Bernie Clark

Personal information
- Full name: James Bernard Clark
- Born: 25 September 1910 Dunedin, New Zealand
- Died: 21 January 2003 (aged 92) Auckland, New Zealand
- Batting: Left-handed
- Role: Wicket-keeper
- Relations: James Clark Baker (father)

Domestic team information
- 1933/34–1934/35: Otago
- Source: ESPNcricinfo, 7 May 2016

= Bernie Clark =

New Zealand cricketer

James Bernard Clark (25 September 1910 - 21 January 2003), known as Bernie Clark, was a New Zealand cricketer. He played three first-class matches for Otago between the 1933–34 and 1934–35 seasons.

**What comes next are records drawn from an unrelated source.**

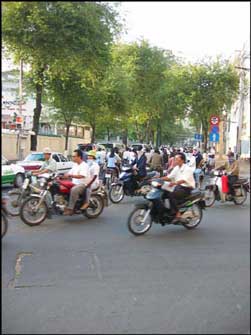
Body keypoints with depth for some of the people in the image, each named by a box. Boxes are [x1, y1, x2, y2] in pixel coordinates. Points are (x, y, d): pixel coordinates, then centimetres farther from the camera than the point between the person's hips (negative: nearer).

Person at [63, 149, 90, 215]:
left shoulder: (84, 165, -11)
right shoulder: (75, 165, 18)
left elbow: (81, 176, -26)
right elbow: (69, 174, 18)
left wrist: (70, 175, -35)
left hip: (83, 184, -9)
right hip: (75, 184, 9)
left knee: (74, 190, -37)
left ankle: (70, 209, -35)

Clark was born at Dunedin in 1910 and educated at Otago Boys' High School. His father, James Clark Baker, played 41 first-class matches for Otago from 1889–90 to 1906–07.

Clark played as a wicket-keeper in club cricket for the Old Boys team, making his First Grade club debut during the 1932–33 season. He was described as being "amongst the best wicket-keepers in Dunedin" who kept "soundly" and showed "great promise". Clark's batting was considered a strength and he made his debut for Otago against Wellington in the team's final Plunket Shield match of the 1933–34 season. Playing as the team's wicket-keeper, he scored 25 runs in the first innings of the match, his highest first-class score, and retained his place for the first two matches of the following season before losing his place to Francis Toomey for the final match of the 1934–35 season. He scored a total of 63 runs and took five catches in his three first-class matches.

Professionally, Clark worked as an accountant. He died at Auckland in 2003 aged 92; following his death obituaries were published in the New Zealand Cricket Almanack and by Wisden.